Laxmi Maya Thokkar was of the view that we need to be guided by the philosophy of Lord Buddha and Buddhism needs to be promoted for the world peace.

Bhakta Bahadur Rai said that state need to proper mechanism to address the consequences brought about by the climate change. He was also of the view that we need to provide 'identity' to those who are demanding it. This will also minimize the conflict arising out of identity politics.

Dil Krishna Thapa, Teacher, asked from where the issue of secularism came all of sudden as it was not the agenda of movement of 2005/2006. He cautioned, while Islam and Christians are fighting among themselves - we should be proud of the fact that such fighting do not occur with Hindu-Buddhism faith vis-à-vis others. He also expressed his dissatisfaction on continuous attack on Nepali nationalism - he asked - is this what we wanted from republicanism?

Som Bdr. Yonzon expressed his dissatisfaction towards dismal performance from the part of community schools. We need go for a quality education. Similarly, the children of teachers and school administrative authorities should also study in the same schools which have not been the case until now.

Balkrishna Sangbang, Teacher, inquired about federalism and secularism. He said that the Social Studies Book of Grade 8 explains federalism as ethnic component alone. Is it true asked Mr. Sangbang? He further raised his concern about including Brahmin and Chhetris in 'other' categories. He was of the view that this will create problems in society and its gross exclusionary policy. Nepal should remain as Hindu state as it gives us broader identity. He also asked why should state pay to the CA members who have continuously failed to delivery constitution.

Shantbir Pakhrin asked can we have constitution from two-third majority. The current electoral system is faulty argued Pakhrin.

Som Bahadur Yonzon the biggest challenge for us is as how best to elevate the thinking of political leaders beyond and above their own political parties and small petty interests. He was of the view that we need to change in our education, health, and economic policies as an endeavour to create an egalitarian society. We need to change the system wherein the political leaders are offered to go abroad for their medical check-up whereas there is nothing for people.

Rajendra Won, Student asked about the education tour should be made freely available to all the students. The budget allocated for the same should reach to the beneficiaries.


In concluding seminar Ms. Mithu Biswokarma and Mr, Bhakta Bahadur Rai have put their opinion and said that this is very good programme and should continue in the future. Likewise another respondent said also appreciated the programme. He further said that such activities would help to promote common national identity which is essential for statebuilding in Nepal. With regard to the statebuilding process in Nepal, in recent times, it has met many obstacles. Such obstacles can be addressed with the promotion of civic education at various layers of society.
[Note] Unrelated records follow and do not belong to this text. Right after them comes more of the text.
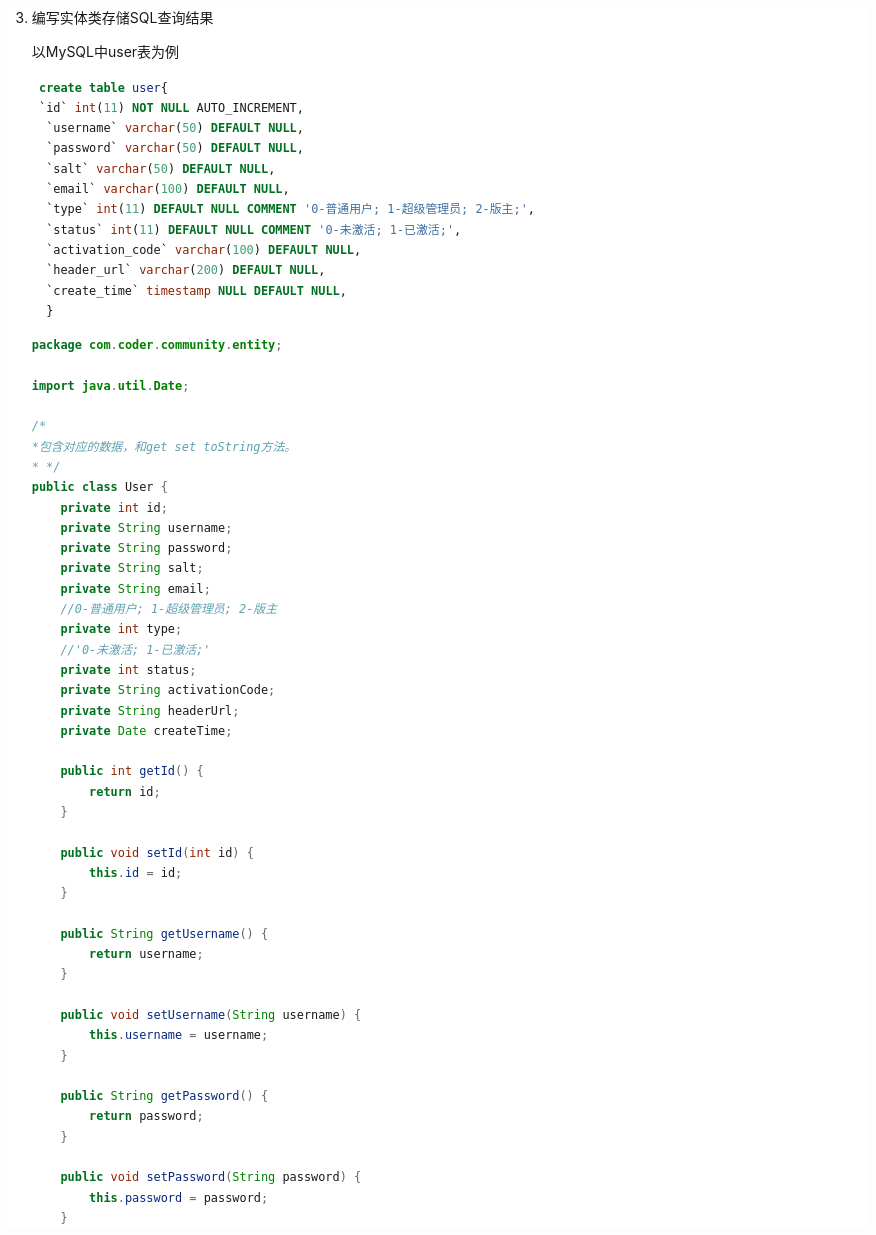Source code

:3. 编写实体类存储SQL查询结果

   以MySQL中user表为例

   ```sql
    create table user{
    `id` int(11) NOT NULL AUTO_INCREMENT,
     `username` varchar(50) DEFAULT NULL,
     `password` varchar(50) DEFAULT NULL,
     `salt` varchar(50) DEFAULT NULL,
     `email` varchar(100) DEFAULT NULL,
     `type` int(11) DEFAULT NULL COMMENT '0-普通用户; 1-超级管理员; 2-版主;',
     `status` int(11) DEFAULT NULL COMMENT '0-未激活; 1-已激活;',
     `activation_code` varchar(100) DEFAULT NULL,
     `header_url` varchar(200) DEFAULT NULL,
     `create_time` timestamp NULL DEFAULT NULL,
     }
   ```



   ```java
   package com.coder.community.entity;
   
   import java.util.Date;
   
   /*
   *包含对应的数据，和get set toString方法。
   * */
   public class User {
       private int id;
       private String username;
       private String password;
       private String salt;
       private String email;
       //0-普通用户; 1-超级管理员; 2-版主
       private int type;
       //'0-未激活; 1-已激活;'
       private int status;
       private String activationCode;
       private String headerUrl;
       private Date createTime;
   
       public int getId() {
           return id;
       }
   
       public void setId(int id) {
           this.id = id;
       }
   
       public String getUsername() {
           return username;
       }
   
       public void setUsername(String username) {
           this.username = username;
       }
   
       public String getPassword() {
           return password;
       }
   
       public void setPassword(String password) {
           this.password = password;
       }
   ```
This also helps to build civic political culture in society. Civic education cultivates knowledge and traits that sustain democratic self-governance. In recent times, many aspects of our civic life have become dysfunctional and there is an urgent need to revive them. This can also strengthen democracy and contribute harmonise state-society relations. The discussion here reveals that there is a great deal of frustration towards the current political issues and federalism and inclusion have become the major bone of contention. Sudden arrival of these issues for mere political benefit has radicalised Nepali society. This needs to be fixed-up for the better, prosperous and shared future. By conducting seminars in different parts of the country FES has been successful enough to in identifying the connectors of society.